Picking your own strawberries is a time honoured tradition for many in Ontario but with the ongoing pandemic that summertime ritual may not happen this year.
"At this point we can not foresee strawberry season proceeding as usual. We are hopeful but, not very optimistic that we will be able to open up for pick your own strawberries," said Stephanie Passafuime from Applewood Farm and Winery.
"We are preparing the fields as usual and working toward the goal of opening up to the public. We will wait until the last possible moment to make a decision."

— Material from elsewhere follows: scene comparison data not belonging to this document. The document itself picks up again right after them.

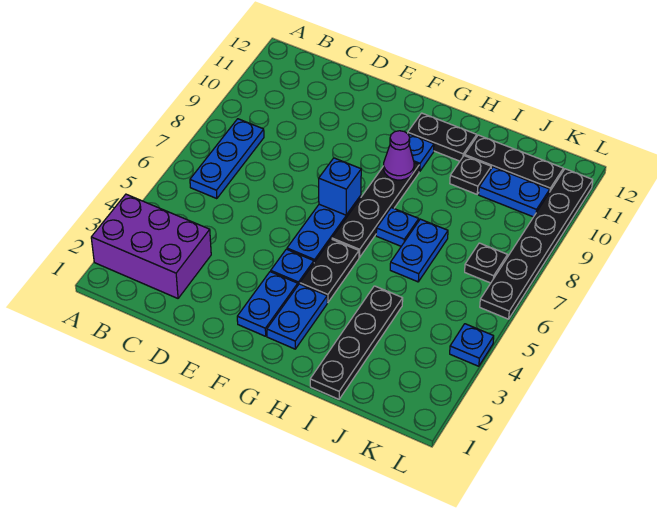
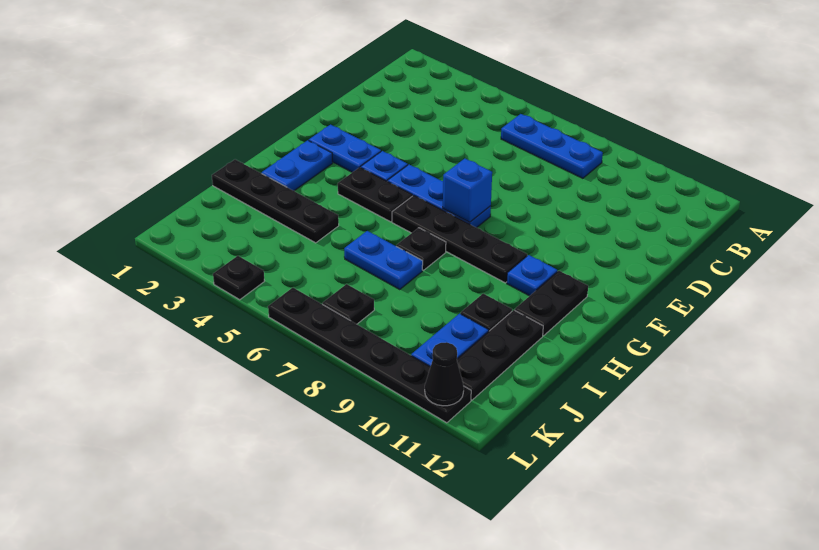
purple brick A2:C3 level 1 -> none
blue plate G2:G3 level 1 -> blue plate G2:H2 level 1
purple cone G9 level 2 -> none
blue plate H7 level 1 -> black plate H7 level 1
blue plate L4 level 1 -> black plate L4 level 1
none -> black cone L11 level 2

And she's not alone in her choice to wait. Several other farms blogTO spoke to said they were also waiting until closer to the season to make that call. Some are also looking to see what's happening in America as the season starts earlier.
But despite this, many are thinking of ways to still make it happen even during the pandemic.

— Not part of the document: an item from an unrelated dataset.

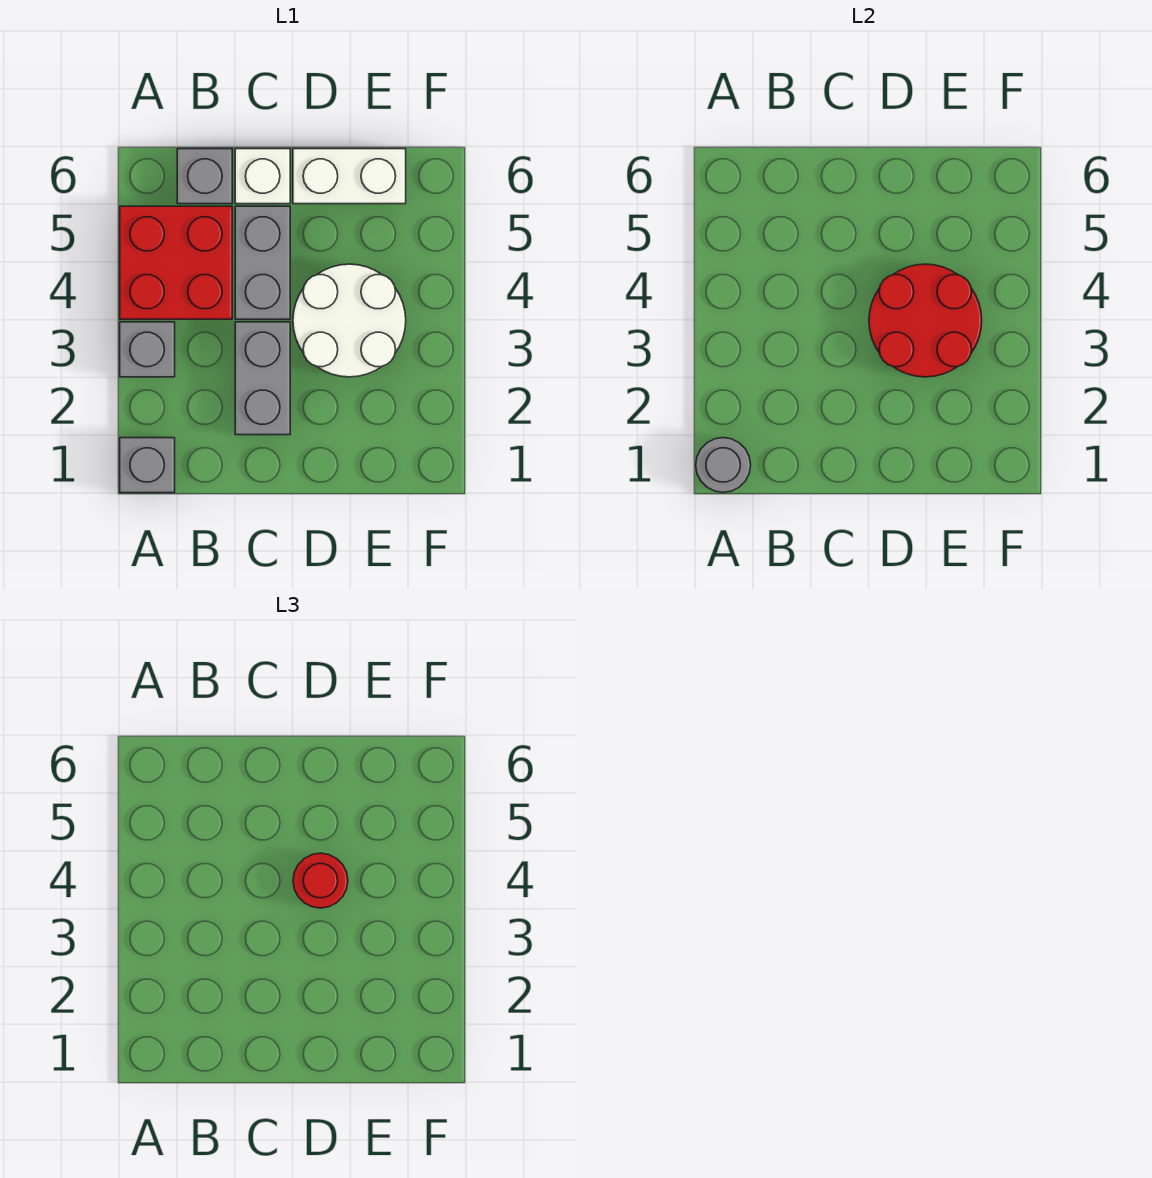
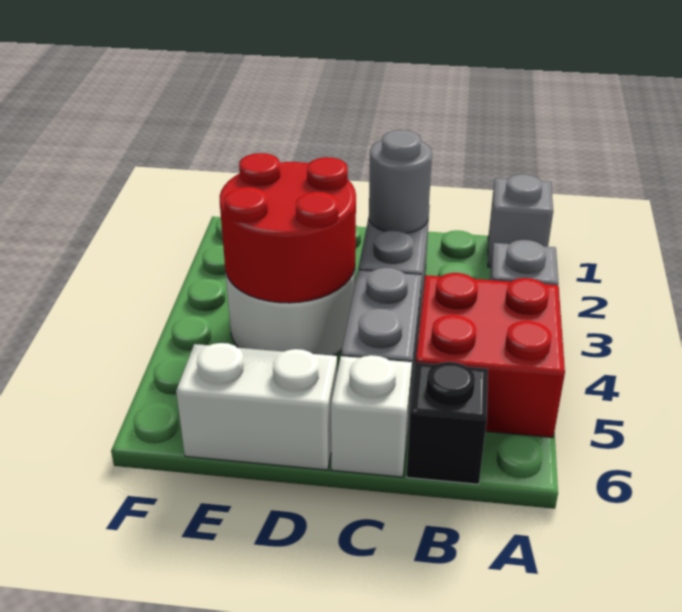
grey round brick A1 level 2 -> grey round brick C2 level 2
grey brick B6 level 1 -> black brick B6 level 1
red round brick D4 level 3 -> none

"These are in no way set in stone [but] we may have to do timed ticketing to control the numbers of people in the field at one time and avoid the disappointment of being refused entry due to maximum capacity reached," said Leslie Forsythe from Forsythe Family Farms.
She added that they're thinking about checking temperatures of customers and staff when they get to the farm, as well as making sure people wear gloves and masks while picking.

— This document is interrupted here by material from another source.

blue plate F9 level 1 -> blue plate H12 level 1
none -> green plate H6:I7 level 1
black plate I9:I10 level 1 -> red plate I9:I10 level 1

But she stressed that on Forsythe Family Farms strawberry pick your own will be "for the harvest, not a family activity experience".
However, Darleen Downey, owner of Downey's Farm told blogTO she fully expects to have people be able to pick their own strawberries.
"Yes, we are still doing strawberry picking," she said confidently. "There will be tons of strawberry. Everything is growing. But because everything is changing daily we won't be setting out guidelines or telling consumers until about a week before."
She told blogTO that Berry Growers of Ontario are giving guidelines to their growers that will outline how to run the pick your own berries safely. What those guidelines are is still unclear.
However, even if people can't go pick their own, the berries won't go to waste.
"The farmers are still working, we're still doing everything. People need to eat, so we're here," said Downey.